Whenever the word "lines" turns up in a line below, that line should be copied.

--- START ---

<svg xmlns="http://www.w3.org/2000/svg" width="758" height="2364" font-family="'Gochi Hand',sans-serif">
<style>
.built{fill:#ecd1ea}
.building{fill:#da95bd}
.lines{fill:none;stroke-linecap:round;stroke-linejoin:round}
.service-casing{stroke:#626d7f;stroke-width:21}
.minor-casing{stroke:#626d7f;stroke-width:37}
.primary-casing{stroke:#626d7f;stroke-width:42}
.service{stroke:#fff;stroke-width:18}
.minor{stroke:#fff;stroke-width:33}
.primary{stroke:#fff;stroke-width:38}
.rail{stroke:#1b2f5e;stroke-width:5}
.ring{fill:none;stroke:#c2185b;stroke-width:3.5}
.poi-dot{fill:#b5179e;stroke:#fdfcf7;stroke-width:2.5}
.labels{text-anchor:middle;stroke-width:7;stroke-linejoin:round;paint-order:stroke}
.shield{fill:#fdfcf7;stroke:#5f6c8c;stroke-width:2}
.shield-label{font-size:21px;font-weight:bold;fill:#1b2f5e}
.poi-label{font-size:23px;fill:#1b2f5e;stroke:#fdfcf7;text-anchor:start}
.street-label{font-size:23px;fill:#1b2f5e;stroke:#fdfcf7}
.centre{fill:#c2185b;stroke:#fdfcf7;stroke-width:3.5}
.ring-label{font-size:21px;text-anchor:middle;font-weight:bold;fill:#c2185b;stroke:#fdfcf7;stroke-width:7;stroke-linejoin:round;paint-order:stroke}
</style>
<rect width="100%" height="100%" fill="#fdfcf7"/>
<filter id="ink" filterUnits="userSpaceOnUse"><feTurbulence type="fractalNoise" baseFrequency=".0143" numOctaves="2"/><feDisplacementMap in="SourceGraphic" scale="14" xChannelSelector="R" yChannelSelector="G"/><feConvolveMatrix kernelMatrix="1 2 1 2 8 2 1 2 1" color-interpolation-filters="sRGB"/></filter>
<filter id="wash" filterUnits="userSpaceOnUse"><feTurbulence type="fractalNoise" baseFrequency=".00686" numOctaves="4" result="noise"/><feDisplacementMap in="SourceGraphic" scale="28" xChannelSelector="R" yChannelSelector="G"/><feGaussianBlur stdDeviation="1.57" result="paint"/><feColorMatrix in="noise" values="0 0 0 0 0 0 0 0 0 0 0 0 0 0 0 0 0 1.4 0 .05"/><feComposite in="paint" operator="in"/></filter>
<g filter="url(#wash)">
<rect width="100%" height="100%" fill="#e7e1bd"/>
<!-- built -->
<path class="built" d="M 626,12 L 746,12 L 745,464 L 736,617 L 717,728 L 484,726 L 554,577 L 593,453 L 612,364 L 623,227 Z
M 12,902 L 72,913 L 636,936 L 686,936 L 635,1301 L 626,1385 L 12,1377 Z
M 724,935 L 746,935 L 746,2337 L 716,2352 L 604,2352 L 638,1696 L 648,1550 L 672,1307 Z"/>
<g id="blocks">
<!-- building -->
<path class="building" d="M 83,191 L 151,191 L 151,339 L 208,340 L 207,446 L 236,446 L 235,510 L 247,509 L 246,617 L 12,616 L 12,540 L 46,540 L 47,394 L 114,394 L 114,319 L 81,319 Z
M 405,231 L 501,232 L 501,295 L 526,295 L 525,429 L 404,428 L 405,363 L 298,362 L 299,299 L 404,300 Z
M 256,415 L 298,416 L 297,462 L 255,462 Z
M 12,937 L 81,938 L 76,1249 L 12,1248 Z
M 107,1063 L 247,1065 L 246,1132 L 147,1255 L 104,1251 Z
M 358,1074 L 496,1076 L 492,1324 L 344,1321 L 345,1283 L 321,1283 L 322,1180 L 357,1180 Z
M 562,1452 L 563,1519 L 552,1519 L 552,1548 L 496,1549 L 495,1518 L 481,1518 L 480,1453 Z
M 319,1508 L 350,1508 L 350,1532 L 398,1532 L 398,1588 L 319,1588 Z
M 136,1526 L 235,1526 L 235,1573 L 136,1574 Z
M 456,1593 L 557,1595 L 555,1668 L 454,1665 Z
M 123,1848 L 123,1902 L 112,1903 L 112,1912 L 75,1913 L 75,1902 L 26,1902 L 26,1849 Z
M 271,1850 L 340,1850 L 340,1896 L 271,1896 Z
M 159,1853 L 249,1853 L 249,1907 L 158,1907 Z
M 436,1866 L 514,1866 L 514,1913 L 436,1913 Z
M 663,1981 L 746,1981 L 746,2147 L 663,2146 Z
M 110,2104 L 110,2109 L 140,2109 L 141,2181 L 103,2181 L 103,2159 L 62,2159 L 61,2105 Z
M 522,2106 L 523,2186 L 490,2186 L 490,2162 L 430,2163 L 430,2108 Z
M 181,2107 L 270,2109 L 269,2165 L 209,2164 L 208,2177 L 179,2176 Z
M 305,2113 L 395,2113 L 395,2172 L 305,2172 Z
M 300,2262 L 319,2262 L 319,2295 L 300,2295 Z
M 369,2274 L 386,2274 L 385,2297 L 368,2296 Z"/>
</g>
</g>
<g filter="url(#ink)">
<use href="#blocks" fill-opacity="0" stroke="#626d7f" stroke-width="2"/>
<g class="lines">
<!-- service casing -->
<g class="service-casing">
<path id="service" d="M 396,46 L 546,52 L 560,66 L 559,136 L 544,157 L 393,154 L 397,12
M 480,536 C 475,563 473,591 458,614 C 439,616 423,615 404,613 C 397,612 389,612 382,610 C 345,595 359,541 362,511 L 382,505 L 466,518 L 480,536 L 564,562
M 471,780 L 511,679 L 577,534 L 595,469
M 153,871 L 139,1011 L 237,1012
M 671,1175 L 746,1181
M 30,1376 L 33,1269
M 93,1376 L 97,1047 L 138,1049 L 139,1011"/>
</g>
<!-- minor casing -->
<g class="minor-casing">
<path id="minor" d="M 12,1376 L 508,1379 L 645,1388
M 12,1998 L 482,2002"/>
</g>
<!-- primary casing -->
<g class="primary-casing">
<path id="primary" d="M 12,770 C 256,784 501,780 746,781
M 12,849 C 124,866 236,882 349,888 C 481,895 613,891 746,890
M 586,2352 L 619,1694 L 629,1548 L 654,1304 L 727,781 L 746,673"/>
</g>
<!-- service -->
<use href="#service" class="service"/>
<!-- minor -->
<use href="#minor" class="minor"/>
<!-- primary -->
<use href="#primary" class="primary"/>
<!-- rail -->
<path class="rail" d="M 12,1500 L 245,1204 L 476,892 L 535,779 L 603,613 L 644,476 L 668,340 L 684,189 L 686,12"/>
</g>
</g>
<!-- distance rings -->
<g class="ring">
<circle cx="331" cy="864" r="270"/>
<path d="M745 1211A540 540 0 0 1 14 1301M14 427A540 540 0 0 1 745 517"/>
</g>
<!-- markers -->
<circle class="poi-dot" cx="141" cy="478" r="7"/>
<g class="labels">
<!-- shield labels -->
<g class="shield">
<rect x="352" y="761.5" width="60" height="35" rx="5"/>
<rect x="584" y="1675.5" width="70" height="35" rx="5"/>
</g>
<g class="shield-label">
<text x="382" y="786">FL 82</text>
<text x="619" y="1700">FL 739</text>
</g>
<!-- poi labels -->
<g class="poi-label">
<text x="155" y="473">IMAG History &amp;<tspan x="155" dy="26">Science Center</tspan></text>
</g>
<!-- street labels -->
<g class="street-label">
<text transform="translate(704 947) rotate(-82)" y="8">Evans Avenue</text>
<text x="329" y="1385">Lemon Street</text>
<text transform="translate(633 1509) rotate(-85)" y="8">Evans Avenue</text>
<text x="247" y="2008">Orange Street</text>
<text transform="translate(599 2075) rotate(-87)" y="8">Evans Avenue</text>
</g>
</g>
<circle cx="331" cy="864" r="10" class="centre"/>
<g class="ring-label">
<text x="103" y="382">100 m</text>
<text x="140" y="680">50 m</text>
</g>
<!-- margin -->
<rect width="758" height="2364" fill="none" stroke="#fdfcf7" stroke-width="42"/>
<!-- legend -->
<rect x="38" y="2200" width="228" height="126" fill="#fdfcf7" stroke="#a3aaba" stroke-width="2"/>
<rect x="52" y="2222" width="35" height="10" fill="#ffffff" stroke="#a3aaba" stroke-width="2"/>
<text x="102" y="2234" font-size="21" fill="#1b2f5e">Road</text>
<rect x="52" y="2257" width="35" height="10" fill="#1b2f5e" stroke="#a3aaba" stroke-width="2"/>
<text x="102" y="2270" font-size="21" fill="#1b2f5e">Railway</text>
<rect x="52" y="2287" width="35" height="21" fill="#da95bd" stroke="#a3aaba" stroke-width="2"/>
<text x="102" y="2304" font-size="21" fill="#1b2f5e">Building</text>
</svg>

--- END ---

Written solution =>
.lines{fill:none;stroke-linecap:round;stroke-linejoin:round}
<g class="lines">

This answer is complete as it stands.